[REBOL] Re: building a dynamic path to elements in block
From: joel:neely:fedex at: 3-Nov-2000 6:50
HI, Gary,
[rebol-bounce--rebol--com] wrote:
> ...
> The error in the blocks are probably from my hasty cutting and
> pasting - yes they should be strings.
Hmmm... See below
> As to what I'm doing, ... I've been learning Ancient Greek and
> I came across the Perseus collection of texts (if you set it up
> correctly you can get the texts in Greek with the pitch accents)
Could you pass on the URL? I know someone who might be interested.
> ... I noticed from errors and other clues in the html that they
> were probably based on TEI.2 (Text encoding Initiative) xml or
> sgml,
Ahhh... SGML has a far ...ummm... "richer" grammar than XML. If
the source documents are really SGML, then all bets are off as to
how Parse-XML is going to digest them, and what it's going to give
you back as a result.
Parse-XML really is a minimalist parser, and doesn't even handle
HTML (except for XHTML) very well the way most web pages use it.

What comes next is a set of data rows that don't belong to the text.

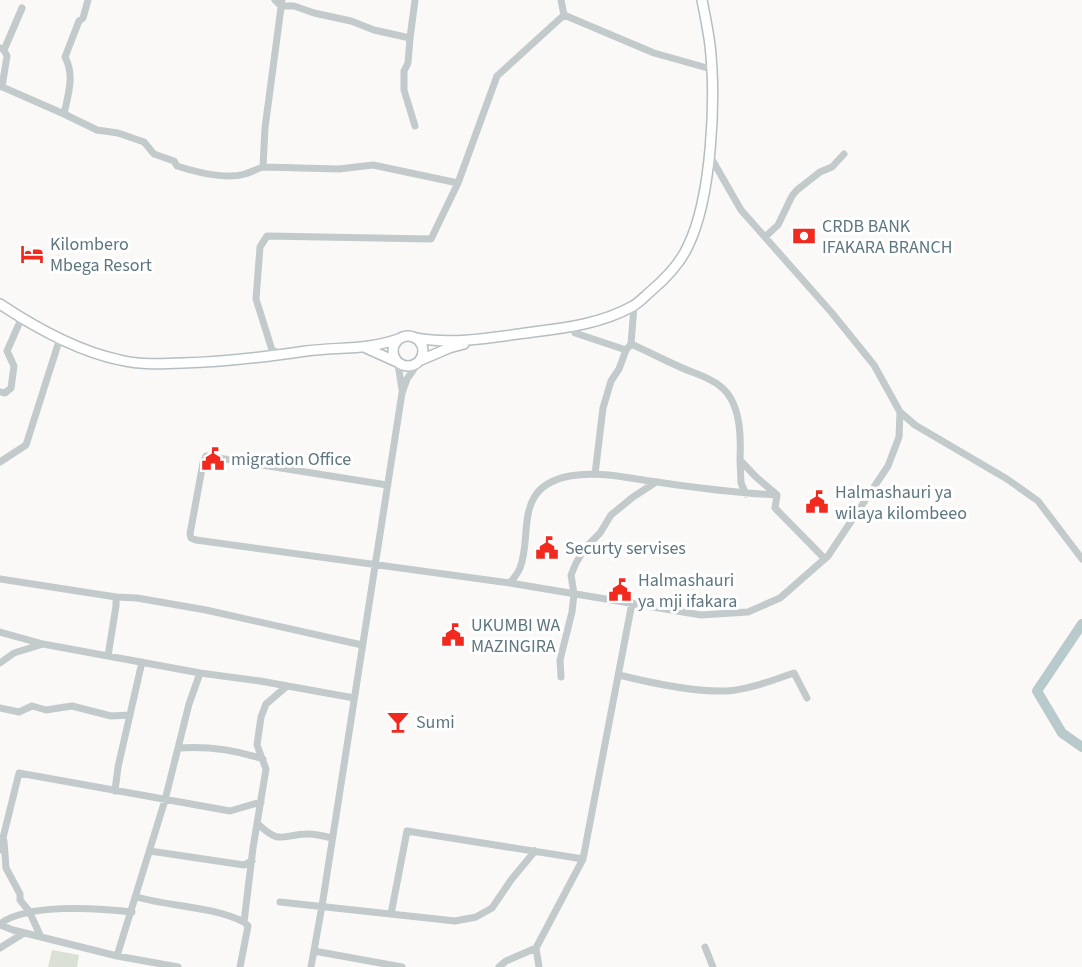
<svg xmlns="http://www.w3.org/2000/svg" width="1082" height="967" viewBox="0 0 1082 967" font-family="'Source Sans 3',sans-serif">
  <rect width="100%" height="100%" fill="#faf9f7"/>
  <path fill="#dbe0d6" d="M 52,950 L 79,955 L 77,967 L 48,967 Z"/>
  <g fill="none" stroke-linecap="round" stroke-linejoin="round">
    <path stroke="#b8cacb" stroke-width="10" d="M 1082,624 L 1037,691 L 1062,733 L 1082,747"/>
    <g stroke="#b5bec1" stroke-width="12">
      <path id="secondary" d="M 0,304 C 36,328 77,351 120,360 C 140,365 162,364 183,363 C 225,362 265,357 306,351 C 339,347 370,350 401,338
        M393 351a15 15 0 1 1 30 0a15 15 0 1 1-30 0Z
        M 416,338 C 454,345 495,337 533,332 C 567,328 603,323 633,306 C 640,302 645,296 651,291 C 665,279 680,264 688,246 C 712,197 716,99 710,45 C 708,30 705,15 702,0
        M 366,348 L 397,362
        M 421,360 L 449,348 L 464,344"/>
    </g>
    <path stroke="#c2cacc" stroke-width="7" d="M 88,0 L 83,18 L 79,21 L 65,57 C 75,75 68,95 64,114 L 97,130 L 118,133 L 144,142 L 154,154 L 174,161 L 177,166 C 196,172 225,180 245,174 C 251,172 257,169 263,167
      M 275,0 L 281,6 L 294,6 L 314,13 L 351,21 L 374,30 L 410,38 L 415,0
      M 282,0 L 265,128 L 263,167 L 339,169 L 373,165 L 458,183
      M 561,0 L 564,15 L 654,53 L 711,69
      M 410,38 L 408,63 L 404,71 L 404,90 L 415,126
      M 0,48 L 4,50 L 7,56 L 2,87
      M 4,50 L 22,8
      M 0,86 L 64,114
      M 710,156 L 741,210 L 832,313 L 874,365 L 900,412 L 915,425 L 1007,479 L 1038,501 L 1082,559
      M 765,237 L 778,225 L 792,196 L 797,190 L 820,172 L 832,167 L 844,154
      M 573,327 L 575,333 L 626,350
      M 631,344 C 647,351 662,359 678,366 C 692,373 708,376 720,386 C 741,402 741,436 740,460 L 755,476 L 777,495 L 775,508 L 825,559
      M 282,355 L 272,350 L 256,299 L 260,247 L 267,236 L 431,239 L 458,183 L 497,76 L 564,15
      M 398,364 L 402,390
      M 0,392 L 5,393 L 11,388 L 14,366 L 7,351 L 22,317
      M 740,460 L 741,483 L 746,494
      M 0,462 L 26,445 L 60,338
      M 595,474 L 603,408 L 611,381 L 619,369 L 626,350 L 631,344 L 634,306
      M 387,485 L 206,456 L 203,463 L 190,534 L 191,538 L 196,540 L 510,583 L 701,615 L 748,612 L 780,598 L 828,556 L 888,466 L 899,437 L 900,412
      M 0,579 L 116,597 L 116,606 L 108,656
      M 510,583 C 514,578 518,573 520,568 C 529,545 522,516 535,496 C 542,485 553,480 565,477 C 596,470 627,478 657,482 C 697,488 737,493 777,495
      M 116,597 L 137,598 L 206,610 L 362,645
      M 0,632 L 43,644
      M 0,663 L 14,653 L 43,644 L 200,673 L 260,681 L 354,698
      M 619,675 C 651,683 693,692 726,691 C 748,690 773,680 794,673 L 807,698
      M 561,677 L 560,660 L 572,612 L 574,594 L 571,575 L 576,563 L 585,548 L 600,533 L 611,515 L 633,497 L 656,482
      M 0,708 L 19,712 L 32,706 L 46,710 L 72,706 L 111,716 L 130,715
      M 178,748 C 206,746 236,750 263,759
      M 115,791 L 118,767 L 142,662
      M 258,824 C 281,846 282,834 308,834 C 316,834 324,836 332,838
      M 4,841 L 6,868 L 20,894 L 20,900 L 29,911 L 41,937
      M 0,850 L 19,773 L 230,811 L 261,802
      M 150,851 L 244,865 L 252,861
      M 137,897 C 171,907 212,906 244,922
      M 280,902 L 455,921 L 476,917 L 492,908 L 511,880 L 535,851
      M 391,914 L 407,831 L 583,859
      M 0,924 C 26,903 99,908 132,912
      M 0,925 L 13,930 L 117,956 L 178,967
      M 705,947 L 713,967
      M 0,948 L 24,933
      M 314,951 L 402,967
      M 117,956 L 165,800 L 189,704 L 200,673
      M 240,967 L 248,926 L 244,922 L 253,848 L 266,769 L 257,745 L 261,717 L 266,704 L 287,686
      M 311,967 L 322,906 L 402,393 L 407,379 L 419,362
      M 499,967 L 506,961 L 536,948
      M 539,967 L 536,948 L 583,859 L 632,603"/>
    <use href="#secondary" stroke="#fff" stroke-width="9"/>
  </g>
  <defs>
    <g id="bank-bare" transform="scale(1.8)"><path d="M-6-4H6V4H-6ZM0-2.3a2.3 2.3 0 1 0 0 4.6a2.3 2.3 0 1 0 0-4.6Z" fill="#f12a20" stroke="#fff" stroke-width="2.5" paint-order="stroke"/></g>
    <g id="hotel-bare" transform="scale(1.8)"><path d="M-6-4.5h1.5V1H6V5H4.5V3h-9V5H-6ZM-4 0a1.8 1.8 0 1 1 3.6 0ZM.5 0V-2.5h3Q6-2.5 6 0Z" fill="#f12a20" stroke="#fff" stroke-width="2.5" paint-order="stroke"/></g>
    <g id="civic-bare" transform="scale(1.8)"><path d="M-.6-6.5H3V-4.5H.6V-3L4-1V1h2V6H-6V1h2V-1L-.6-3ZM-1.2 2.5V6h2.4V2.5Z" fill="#f12a20" stroke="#fff" stroke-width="2.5" paint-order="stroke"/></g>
    <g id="bar-bare" transform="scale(1.8)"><path d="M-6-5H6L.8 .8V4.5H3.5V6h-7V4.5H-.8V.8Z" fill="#f12a20" stroke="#fff" stroke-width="2.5" paint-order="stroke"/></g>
  </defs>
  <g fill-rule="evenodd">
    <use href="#bank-bare" x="804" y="236"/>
    <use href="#hotel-bare" x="32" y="254"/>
    <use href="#civic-bare" x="213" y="459"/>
    <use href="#civic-bare" x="817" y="502"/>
    <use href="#civic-bare" x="547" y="548"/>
    <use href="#civic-bare" x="620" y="590"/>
    <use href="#civic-bare" x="453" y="635"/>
    <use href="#bar-bare" x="398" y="722"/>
  </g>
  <g text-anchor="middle" stroke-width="6" stroke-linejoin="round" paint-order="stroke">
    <g font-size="18" fill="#5e767f" stroke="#fff" text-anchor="start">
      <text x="822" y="232">CRDB BANK<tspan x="822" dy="21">IFAKARA BRANCH</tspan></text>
      <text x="50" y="250">Kilombero<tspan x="50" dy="21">Mbega Resort</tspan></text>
      <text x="231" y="465">migration Office</text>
      <text x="835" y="498">Halmashauri ya<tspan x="835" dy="21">wilaya kilombeeo</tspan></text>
      <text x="565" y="554">Securty servises</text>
      <text x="638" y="586">Halmashauri<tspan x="638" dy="21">ya mji ifakara</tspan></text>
      <text x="471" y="631">UKUMBI WA<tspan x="471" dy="21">MAZINGIRA</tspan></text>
      <text x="416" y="728">Sumi</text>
    </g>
  </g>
</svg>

If you'll send either the URL for a document of interest, or sent
a sample of the document source, I'll be glad to take a peek and
see if I can tell whether you've got SGML on your hands.

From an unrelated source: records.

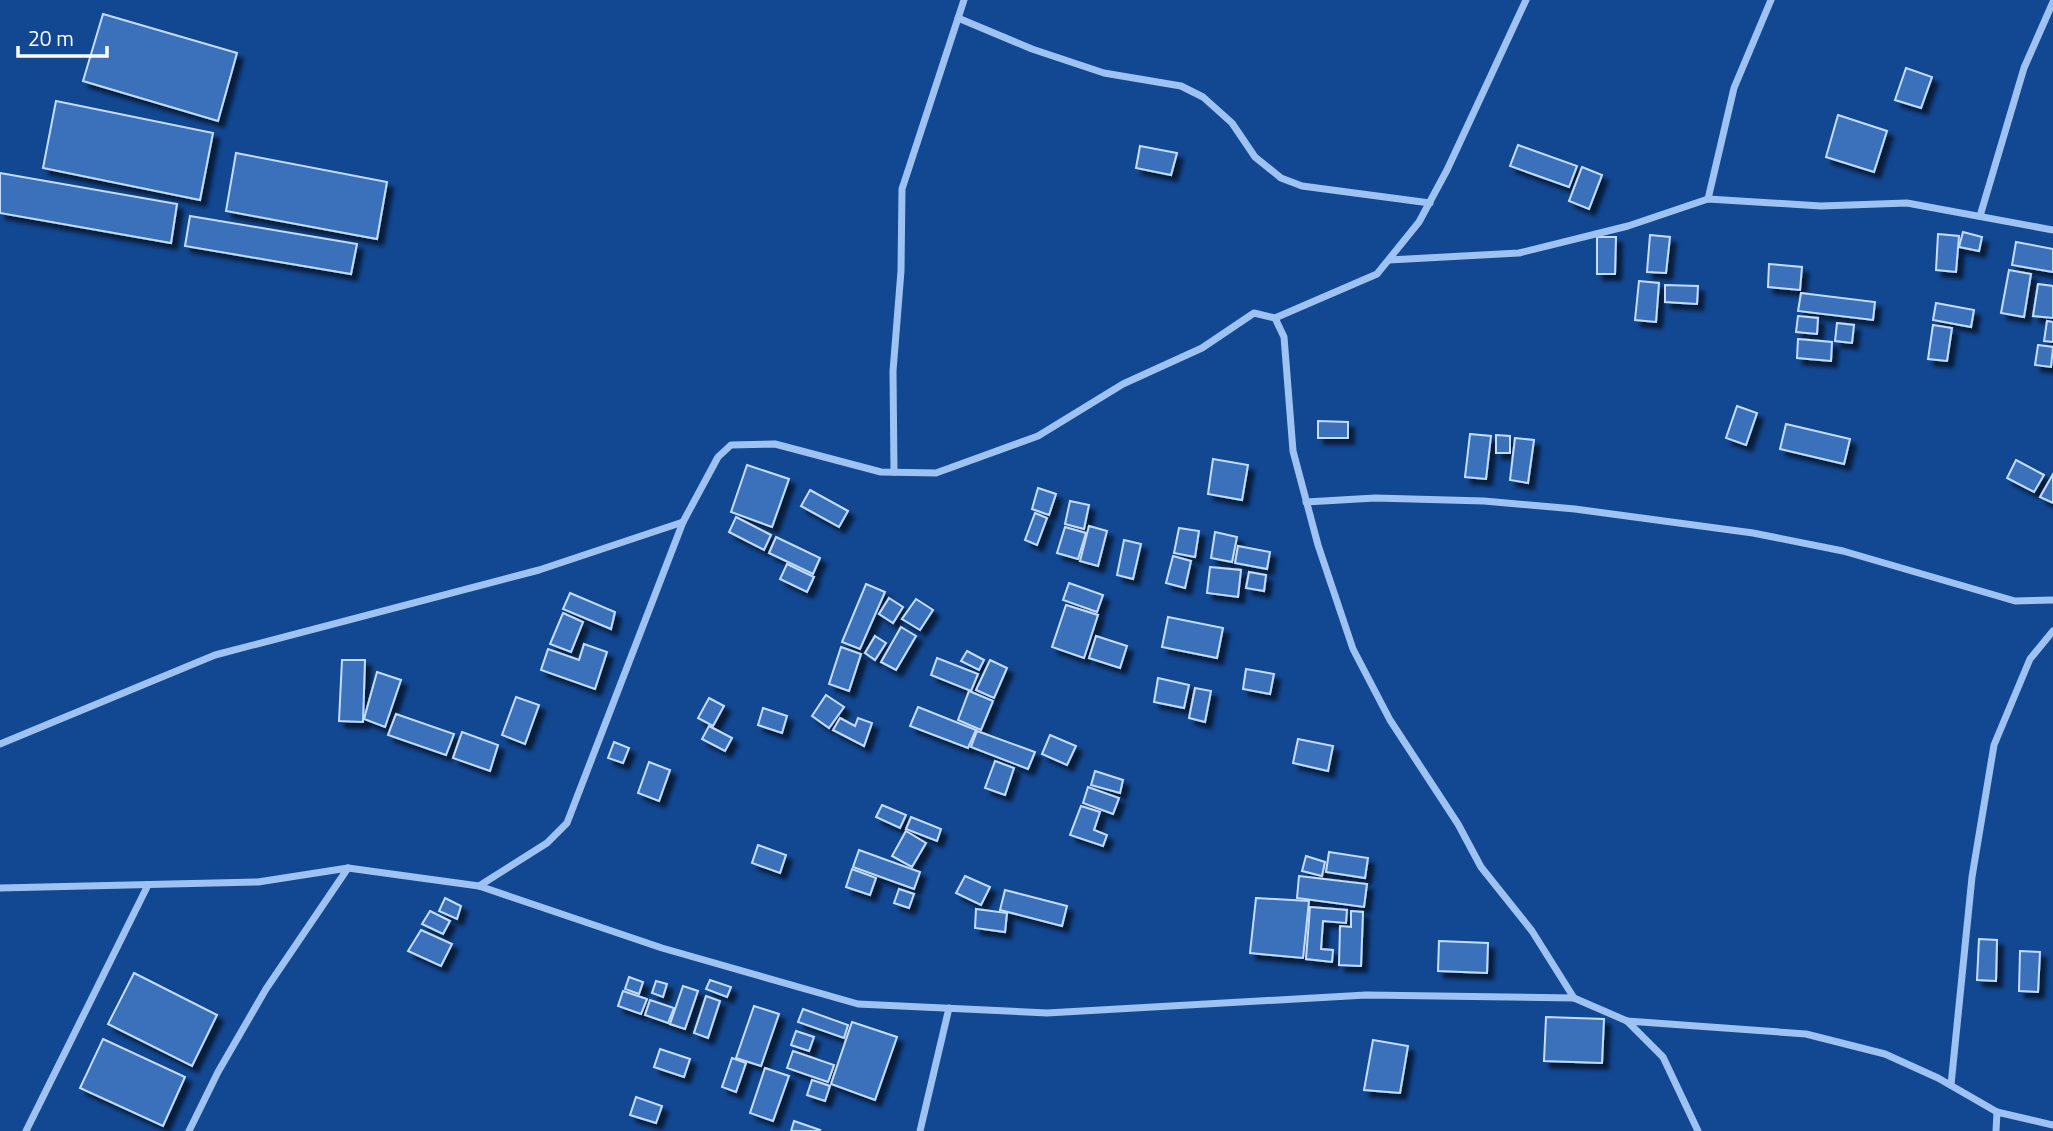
<svg xmlns="http://www.w3.org/2000/svg" width="2053" height="1131" viewBox="0 0 2053 1131" font-family="'Titillium Web',sans-serif">
	<style>
		.building { fill: #3a70ba; stroke: #c5ddfd; stroke-width: 2; filter: url(#shadow) }
		.lines { fill: none; stroke-linecap: round; stroke-linejoin: round }
		.minor { stroke: #9ec2f2; stroke-width: 7 }
	</style>
	<defs>
		<filter id="shadow"><feDropShadow dx="6" dy="6" stdDeviation="2" flood-color="#0009"/></filter>
	</defs>
	<rect width="100%" height="100%" fill="#124791"/>
	<g class="building">
		<path d="M103,14L237,53L218,121L83,81Z"/>
		<path d="M1906,68L1932,77L1921,108L1895,100Z"/>
		<path d="M56,101L213,133L200,200L43,168Z"/>
		<path d="M1838,115L1887,131L1874,172L1826,157Z"/>
		<path d="M1518,145L1577,166L1569,187L1510,166Z"/>
		<path d="M1140,146L1177,153L1171,175L1136,168Z"/>
		<path d="M236,153L387,182L377,239L226,211Z"/>
		<path d="M1582,167L1602,175L1589,209L1569,201Z"/>
		<path d="M0,173L177,204L171,243L0,213Z"/>
		<path d="M190,216L357,244L351,274L185,246Z"/>
		<path d="M1963,232L1982,237L1979,251L1959,247Z"/>
		<path d="M1938,234L1959,236L1956,272L1936,270Z"/>
		<path d="M1650,235L1670,237L1666,273L1647,272Z"/>
		<path d="M1597,237H1616L1615,274H1597Z"/>
		<path d="M2016,242L2053,249V272L2012,265Z"/>
		<path d="M1769,264L1802,267L1800,290L1768,287Z"/>
		<path d="M2009,270L2031,274L2024,317L2001,313Z"/>
		<path d="M1639,281L1659,283L1656,322L1635,320Z"/>
		<path d="M2038,284L2053,286V318L2033,316Z"/>
		<path d="M1665,285L1698,286L1697,304L1665,302Z"/>
		<path d="M1801,293L1875,302L1873,320L1798,311Z"/>
		<path d="M1936,303L1974,310L1971,327L1933,320Z"/>
		<path d="M1798,316L1818,318L1817,334L1796,332Z"/>
		<path d="M2047,321L2053,322V342L2044,341Z"/>
		<path d="M1837,323L1854,325L1852,343L1835,341Z"/>
		<path d="M1933,325L1952,328L1947,361L1928,359Z"/>
		<path d="M1798,339L1832,342L1831,361L1797,358Z"/>
		<path d="M2038,345L2053,347L2051,367L2035,365Z"/>
		<path d="M1737,406L1757,413L1746,445L1726,438Z"/>
		<path d="M1318,421L1348,422V438H1318Z"/>
		<path d="M1786,424L1850,439L1844,464L1780,449Z"/>
		<path d="M1470,434L1491,436L1486,479L1465,477Z"/>
		<path d="M1496,435L1510,436V453H1496Z"/>
		<path d="M1515,438L1534,440L1528,483L1510,480Z"/>
		<path d="M1213,459L1248,465L1242,500L1208,494Z"/>
		<path d="M2016,460L2044,475L2034,492L2007,478Z"/>
		<path d="M747,465L789,479L772,527L731,512Z"/>
		<path d="M2053,474V503L2040,497Z"/>
		<path d="M1038,488L1056,494L1049,515L1032,509Z"/>
		<path d="M810,490L848,511L839,527L801,506Z"/>
		<path d="M1070,501L1089,505L1084,529L1065,524Z"/>
		<path d="M1035,513L1047,518L1037,545L1025,540Z"/>
		<path d="M736,517L771,535L764,550L729,532Z"/>
		<path d="M1089,526L1107,531L1098,566L1080,561Z"/>
		<path d="M1065,527L1086,533L1078,559L1057,553Z"/>
		<path d="M1179,528L1199,531L1195,557L1174,553Z"/>
		<path d="M1215,532L1237,537L1232,562L1211,558Z"/>
		<path d="M776,537L820,558L813,574L769,553Z"/>
		<path d="M1124,540L1141,544L1133,579L1117,575Z"/>
		<path d="M1238,546L1270,552L1267,569L1235,563Z"/>
		<path d="M1173,556L1191,561L1185,588L1166,583Z"/>
		<path d="M787,564L814,577L807,592L780,579Z"/>
		<path d="M1210,567L1241,570L1238,597L1207,593Z"/>
		<path d="M1249,572L1266,575L1264,591L1246,588Z"/>
		<path d="M1069,583L1103,595L1097,612L1063,600Z"/>
		<path d="M866,584L885,592L860,649L842,642Z"/>
		<path d="M570,593L615,612L611,629L563,609Z"/>
		<path d="M889,598L903,607L893,623L879,614Z"/>
		<path d="M916,599L933,610L920,630L902,619Z"/>
		<path d="M1066,605L1098,615L1084,658L1052,647Z"/>
		<path d="M563,613L583,622L571,652L550,644Z"/>
		<path d="M1168,617L1223,628L1217,658L1162,647Z"/>
		<path d="M901,627L916,636L896,670L881,662Z"/>
		<path d="M875,636L886,643L875,660L865,653Z"/>
		<path d="M1096,636L1127,646L1120,668L1089,658Z"/>
		<path d="M584,644L607,652L595,689L541,670L548,649L579,660Z"/>
		<path d="M841,647L861,654L849,691L829,684Z"/>
		<path d="M967,651L984,660L979,670L961,661Z"/>
		<path d="M937,658L978,674L971,691L931,675Z"/>
		<path d="M342,660H365L363,722L339,721Z"/>
		<path d="M990,660L1007,668L994,698L976,690Z"/>
		<path d="M1246,669L1274,674L1270,694L1243,689Z"/>
		<path d="M377,672L401,680L385,727L364,719Z"/>
		<path d="M1158,678L1189,685L1184,708L1154,702Z"/>
		<path d="M1195,688L1211,691L1205,722L1189,718Z"/>
		<path d="M969,691L993,701L981,730L958,720Z"/>
		<path d="M826,695L844,707L829,728L812,716Z"/>
		<path d="M516,697L539,705L525,744L502,735Z"/>
		<path d="M709,698L724,706L713,726L698,718Z"/>
		<path d="M918,707L976,730L968,748L910,726Z"/>
		<path d="M763,708L787,716L782,733L758,725Z"/>
		<path d="M396,714L454,734L446,755L388,735Z"/>
		<path d="M840,718L855,726L858,718L872,723L864,746L833,730Z"/>
		<path d="M709,726L732,738L725,751L702,739Z"/>
		<path d="M977,731L1035,752L1028,769L971,747Z"/>
		<path d="M462,732L498,745L490,771L453,758Z"/>
		<path d="M1050,735L1076,746L1067,765L1042,754Z"/>
		<path d="M1298,739L1333,746L1328,771L1293,763Z"/>
		<path d="M614,742L629,748L623,763L608,758Z"/>
		<path d="M995,761L1014,768L1005,795L985,788Z"/>
		<path d="M649,762L670,770L659,801L638,793Z"/>
		<path d="M1095,771L1123,780L1120,793L1091,785Z"/>
		<path d="M1088,787L1119,798L1113,814L1083,803Z"/>
		<path d="M882,805L906,815L900,828L876,817Z"/>
		<path d="M1081,806L1100,812L1094,830L1107,835L1103,846L1070,835Z"/>
		<path d="M911,817L941,829L937,841L906,829Z"/>
		<path d="M906,831L926,843L912,867L892,856Z"/>
		<path d="M758,845L786,855L780,873L752,863Z"/>
		<path d="M859,850L920,872L914,889L853,867Z"/>
		<path d="M1329,852L1368,858L1365,878L1326,872Z"/>
		<path d="M1306,856L1325,862L1322,876L1302,871Z"/>
		<path d="M852,869L876,878L870,895L846,887Z"/>
		<path d="M965,876L990,887L981,905L956,893Z"/>
		<path d="M1299,876L1367,884L1364,907L1297,898Z"/>
		<path d="M899,889L914,894L909,908L894,903Z"/>
		<path d="M1005,890L1067,906L1062,926L1000,910Z"/>
		<path d="M445,898L461,906L457,919L439,911Z"/>
		<path d="M1256,898L1309,901L1303,958L1250,953Z"/>
		<path d="M1310,907L1347,910L1346,923L1323,921L1321,949L1333,950L1332,962L1306,959Z"/>
		<path d="M976,909L1007,913L1005,932L975,928Z"/>
		<path d="M430,911L450,921L443,934L422,924Z"/>
		<path d="M1351,911L1363,912L1361,966L1339,965L1340,926L1351,927Z"/>
		<path d="M421,930L452,944L441,966L408,951Z"/>
		<path d="M1979,939L1997,940L1996,981L1977,980Z"/>
		<path d="M1439,941L1488,943L1487,973L1438,971Z"/>
		<path d="M2020,951L2040,952L2038,992L2019,991Z"/>
		<path d="M134,973L217,1015L192,1066L108,1024Z"/>
		<path d="M629,977L643,982L639,994L625,989Z"/>
		<path d="M710,980L731,987L727,997L706,989Z"/>
		<path d="M656,981L667,984L663,997L652,993Z"/>
		<path d="M683,986L698,991L685,1029L670,1024Z"/>
		<path d="M623,991L647,999L641,1014L618,1006Z"/>
		<path d="M706,996L720,1001L708,1038L694,1033Z"/>
		<path d="M650,1000L674,1008L668,1023L645,1015Z"/>
		<path d="M754,1006L779,1014L761,1066L736,1058Z"/>
		<path d="M803,1009L848,1025L844,1038L798,1022Z"/>
		<path d="M1546,1017L1604,1019L1602,1063L1544,1061Z"/>
		<path d="M852,1022L897,1037L875,1100L831,1084Z"/>
		<path d="M796,1031L814,1037L809,1051L791,1045Z"/>
		<path d="M103,1039L185,1077L163,1126L80,1088Z"/>
		<path d="M1373,1040L1408,1046L1400,1093L1364,1090Z"/>
		<path d="M660,1049L690,1059L684,1077L654,1067Z"/>
		<path d="M793,1051L834,1065L828,1082L787,1068Z"/>
		<path d="M732,1058L746,1063L736,1092L722,1087Z"/>
		<path d="M765,1068L789,1076L773,1121L750,1113Z"/>
		<path d="M812,1080L830,1086L825,1101L807,1095Z"/>
		<path d="M636,1097L662,1106L656,1123L630,1115Z"/>
		<path d="M794,1121L820,1130L819,1131H791Z"/>
	</g>
	<g class="lines">
		<g class="minor">
			<path d="M958,18L1032,49L1104,73L1181,86L1203,97L1232,123L1255,157L1281,178L1302,186L1430,203"/>
			<path d="M1708,199L1734,88L1771,0"/>
			<path d="M1980,216L2024,68L2053,2"/>
			<path d="M1389,260L1519,253L1628,226L1708,199L1821,206L1907,203L2053,230"/>
			<path d="M1275,318L1377,274L1419,222L1447,170L1526,0"/>
			<path d="M894,472L893,371L901,271L902,189L964,0"/>
			<path d="M1306,502L1375,498L1484,501L1575,509L1753,533L1843,551L2015,601L2053,600"/>
			<path d="M0,744L215,655L539,570L683,522"/>
			<path d="M479,886L547,843L567,823L683,522L718,457L731,445L775,444L881,472L936,473L1038,436L1123,384L1202,348L1254,313L1275,318L1284,337L1293,451L1318,545L1353,649L1390,720L1458,824L1481,867L1532,931L1574,998"/>
			<path d="M0,888L258,882L348,868L479,886L662,948L858,1004L1047,1013L1366,995L1574,998L1627,1021L1806,1034L1885,1054L1938,1078L1997,1112L2053,1125"/>
			<path d="M1627,1021L1663,1057L1698,1131"/>
			<path d="M1951,1085L1972,877L1994,745L2030,659L2053,631"/>
			<path d="M26,1131L148,885"/>
			<path d="M189,1131L218,1072L266,989L348,868"/>
			<path d="M920,1131L949,1008"/>
			<path d="M1996,1131L1997,1112"/>
		</g>
	</g>
	<path d="M18 46v10h89v-10" fill="none" stroke="#ffffff" stroke-width="3.5"/>
	<text x="28" y="46" font-size="21" fill="#ffffff" stroke="#124791" stroke-width="5" paint-order="stroke">20 m</text>
</svg>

> and since I'm particularly interested in multi-lingual etext and
> xml I thought I'd learn REBOL by writing some scripts to reverse
> engineer the texts into something like the original xml/sgml,
> and from there I could generate any number of layouts for the texts.
As an old text-formatting hacker, I think that's an excellent use of
REBOL (though slightly ambitious as a learning project ;-). If you
run into any quicksand, I'll be glad to try to throw you a rope.
> For later reference I was wondering whether there was any clever
> way to handle the two to three character strings that UTF-8 uses
> to encoded non-asci unicode. For the moment I can avoid the issue...
> But I could envisage transcoding problems down the track.
I believe I say something that said Unicode support was a future
enhancement planned for REBOL. That would be A Good Thing, and
might give you another reason to put off tackling UTF-8 for now.
Bona Fortuna! (ooops! wrong empire! ;-)
-jn-